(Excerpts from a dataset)
########################################
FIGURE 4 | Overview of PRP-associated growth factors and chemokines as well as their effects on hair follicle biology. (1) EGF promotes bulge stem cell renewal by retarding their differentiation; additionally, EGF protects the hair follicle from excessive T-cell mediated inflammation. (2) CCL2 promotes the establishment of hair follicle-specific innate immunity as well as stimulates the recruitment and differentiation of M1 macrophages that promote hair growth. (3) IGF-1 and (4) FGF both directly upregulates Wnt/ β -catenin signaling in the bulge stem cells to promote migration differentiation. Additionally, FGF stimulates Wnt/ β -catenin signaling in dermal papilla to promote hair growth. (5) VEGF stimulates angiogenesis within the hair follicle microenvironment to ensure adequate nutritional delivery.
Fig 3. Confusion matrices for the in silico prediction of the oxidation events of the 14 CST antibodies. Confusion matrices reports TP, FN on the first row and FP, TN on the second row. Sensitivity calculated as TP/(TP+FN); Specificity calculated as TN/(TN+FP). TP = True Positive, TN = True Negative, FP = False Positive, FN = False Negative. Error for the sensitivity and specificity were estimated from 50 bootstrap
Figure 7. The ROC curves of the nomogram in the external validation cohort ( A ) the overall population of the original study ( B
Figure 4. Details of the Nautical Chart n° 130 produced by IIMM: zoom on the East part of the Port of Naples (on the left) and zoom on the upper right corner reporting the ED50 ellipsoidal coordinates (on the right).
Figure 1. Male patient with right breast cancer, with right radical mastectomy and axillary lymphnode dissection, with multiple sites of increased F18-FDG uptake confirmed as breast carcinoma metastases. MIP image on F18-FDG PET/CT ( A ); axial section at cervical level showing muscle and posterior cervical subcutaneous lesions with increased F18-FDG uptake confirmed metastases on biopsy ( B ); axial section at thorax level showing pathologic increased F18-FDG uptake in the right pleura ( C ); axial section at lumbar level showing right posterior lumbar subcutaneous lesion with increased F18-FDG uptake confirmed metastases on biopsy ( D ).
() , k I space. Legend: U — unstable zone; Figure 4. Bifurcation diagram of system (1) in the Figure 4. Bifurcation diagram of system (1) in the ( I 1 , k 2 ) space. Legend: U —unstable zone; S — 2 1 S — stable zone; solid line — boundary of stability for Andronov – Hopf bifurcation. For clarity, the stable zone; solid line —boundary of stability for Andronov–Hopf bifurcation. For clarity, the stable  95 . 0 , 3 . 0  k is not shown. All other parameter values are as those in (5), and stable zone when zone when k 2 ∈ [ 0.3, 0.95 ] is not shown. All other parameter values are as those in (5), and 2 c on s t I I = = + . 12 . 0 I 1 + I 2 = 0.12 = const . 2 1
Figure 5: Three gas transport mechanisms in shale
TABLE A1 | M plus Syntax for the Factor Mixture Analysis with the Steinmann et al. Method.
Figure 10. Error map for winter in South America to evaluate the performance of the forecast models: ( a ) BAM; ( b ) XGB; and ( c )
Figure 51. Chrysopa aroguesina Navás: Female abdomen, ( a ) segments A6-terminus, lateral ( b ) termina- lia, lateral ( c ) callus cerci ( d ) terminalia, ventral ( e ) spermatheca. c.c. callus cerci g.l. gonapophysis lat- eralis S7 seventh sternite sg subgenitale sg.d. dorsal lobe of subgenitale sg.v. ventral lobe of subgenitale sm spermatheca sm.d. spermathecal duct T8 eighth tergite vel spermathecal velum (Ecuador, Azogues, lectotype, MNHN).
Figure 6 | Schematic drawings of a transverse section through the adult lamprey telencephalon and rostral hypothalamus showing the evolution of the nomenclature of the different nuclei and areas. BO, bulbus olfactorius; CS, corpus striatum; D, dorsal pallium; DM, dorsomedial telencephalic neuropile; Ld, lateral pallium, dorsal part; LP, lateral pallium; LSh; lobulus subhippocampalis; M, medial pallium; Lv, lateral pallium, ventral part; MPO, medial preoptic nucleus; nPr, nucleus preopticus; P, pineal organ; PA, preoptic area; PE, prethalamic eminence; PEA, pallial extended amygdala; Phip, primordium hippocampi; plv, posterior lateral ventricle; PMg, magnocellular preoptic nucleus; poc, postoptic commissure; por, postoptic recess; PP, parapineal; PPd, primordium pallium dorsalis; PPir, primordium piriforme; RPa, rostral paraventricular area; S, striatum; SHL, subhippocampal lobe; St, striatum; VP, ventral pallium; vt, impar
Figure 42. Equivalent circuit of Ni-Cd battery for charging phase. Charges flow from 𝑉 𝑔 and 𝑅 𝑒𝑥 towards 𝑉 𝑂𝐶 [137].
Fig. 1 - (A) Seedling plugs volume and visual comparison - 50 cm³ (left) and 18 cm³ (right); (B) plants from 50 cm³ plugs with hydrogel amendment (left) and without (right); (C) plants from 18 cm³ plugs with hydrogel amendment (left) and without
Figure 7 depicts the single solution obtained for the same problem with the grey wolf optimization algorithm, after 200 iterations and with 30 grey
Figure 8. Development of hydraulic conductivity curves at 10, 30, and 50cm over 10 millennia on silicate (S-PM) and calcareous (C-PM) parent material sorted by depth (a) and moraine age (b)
########################################
In full and without error, restate the data.

◆ Written response
FIGURE 4 | Overview of PRP-associated growth factors and chemokines as well as their effects on hair follicle biology. (1) EGF promotes bulge stem cell renewal by retarding their differentiation; additionally, EGF protects the hair follicle from excessive T-cell mediated inflammation. (2) CCL2 promotes the establishment of hair follicle-specific innate immunity as well as stimulates the recruitment and differentiation of M1 macrophages that promote hair growth. (3) IGF-1 and (4) FGF both directly upregulates Wnt/ β -catenin signaling in the bulge stem cells to promote migration differentiation. Additionally, FGF stimulates Wnt/ β -catenin signaling in dermal papilla to promote hair growth. (5) VEGF stimulates angiogenesis within the hair follicle microenvironment to ensure adequate nutritional delivery.
Fig 3. Confusion matrices for the in silico prediction of the oxidation events of the 14 CST antibodies. Confusion matrices reports TP, FN on the first row and FP, TN on the second row. Sensitivity calculated as TP/(TP+FN); Specificity calculated as TN/(TN+FP). TP = True Positive, TN = True Negative, FP = False Positive, FN = False Negative. Error for the sensitivity and specificity were estimated from 50 bootstrap
Figure 7. The ROC curves of the nomogram in the external validation cohort ( A ) the overall population of the original study ( B
Figure 4. Details of the Nautical Chart n° 130 produced by IIMM: zoom on the East part of the Port of Naples (on the left) and zoom on the upper right corner reporting the ED50 ellipsoidal coordinates (on the right).
Figure 1. Male patient with right breast cancer, with right radical mastectomy and axillary lymphnode dissection, with multiple sites of increased F18-FDG uptake confirmed as breast carcinoma metastases. MIP image on F18-FDG PET/CT ( A ); axial section at cervical level showing muscle and posterior cervical subcutaneous lesions with increased F18-FDG uptake confirmed metastases on biopsy ( B ); axial section at thorax level showing pathologic increased F18-FDG uptake in the right pleura ( C ); axial section at lumbar level showing right posterior lumbar subcutaneous lesion with increased F18-FDG uptake confirmed metastases on biopsy ( D ).
() , k I space. Legend: U — unstable zone; Figure 4. Bifurcation diagram of system (1) in the Figure 4. Bifurcation diagram of system (1) in the ( I 1 , k 2 ) space. Legend: U —unstable zone; S — 2 1 S — stable zone; solid line — boundary of stability for Andronov – Hopf bifurcation. For clarity, the stable zone; solid line —boundary of stability for Andronov–Hopf bifurcation. For clarity, the stable  95 . 0 , 3 . 0  k is not shown. All other parameter values are as those in (5), and stable zone when zone when k 2 ∈ [ 0.3, 0.95 ] is not shown. All other parameter values are as those in (5), and 2 c on s t I I = = + . 12 . 0 I 1 + I 2 = 0.12 = const . 2 1
Figure 5: Three gas transport mechanisms in shale
TABLE A1 | M plus Syntax for the Factor Mixture Analysis with the Steinmann et al. Method.
Figure 10. Error map for winter in South America to evaluate the performance of the forecast models: ( a ) BAM; ( b ) XGB; and ( c )
Figure 51. Chrysopa aroguesina Navás: Female abdomen, ( a ) segments A6-terminus, lateral ( b ) termina- lia, lateral ( c ) callus cerci ( d ) terminalia, ventral ( e ) spermatheca. c.c. callus cerci g.l. gonapophysis lat- eralis S7 seventh sternite sg subgenitale sg.d. dorsal lobe of subgenitale sg.v. ventral lobe of subgenitale sm spermatheca sm.d. spermathecal duct T8 eighth tergite vel spermathecal velum (Ecuador, Azogues, lectotype, MNHN).
Figure 6 | Schematic drawings of a transverse section through the adult lamprey telencephalon and rostral hypothalamus showing the evolution of the nomenclature of the different nuclei and areas. BO, bulbus olfactorius; CS, corpus striatum; D, dorsal pallium; DM, dorsomedial telencephalic neuropile; Ld, lateral pallium, dorsal part; LP, lateral pallium; LSh; lobulus subhippocampalis; M, medial pallium; Lv, lateral pallium, ventral part; MPO, medial preoptic nucleus; nPr, nucleus preopticus; P, pineal organ; PA, preoptic area; PE, prethalamic eminence; PEA, pallial extended amygdala; Phip, primordium hippocampi; plv, posterior lateral ventricle; PMg, magnocellular preoptic nucleus; poc, postoptic commissure; por, postoptic recess; PP, parapineal; PPd, primordium pallium dorsalis; PPir, primordium piriforme; RPa, rostral paraventricular area; S, striatum; SHL, subhippocampal lobe; St, striatum; VP, ventral pallium; vt, impar
Figure 42. Equivalent circuit of Ni-Cd battery for charging phase. Charges flow from 𝑉 𝑔 and 𝑅 𝑒𝑥 towards 𝑉 𝑂𝐶 [137].
Fig. 1 - (A) Seedling plugs volume and visual comparison - 50 cm³ (left) and 18 cm³ (right); (B) plants from 50 cm³ plugs with hydrogel amendment (left) and without (right); (C) plants from 18 cm³ plugs with hydrogel amendment (left) and without
Figure 7 depicts the single solution obtained for the same problem with the grey wolf optimization algorithm, after 200 iterations and with 30 grey
Figure 8. Development of hydraulic conductivity curves at 10, 30, and 50cm over 10 millennia on silicate (S-PM) and calcareous (C-PM) parent material sorted by depth (a) and moraine age (b)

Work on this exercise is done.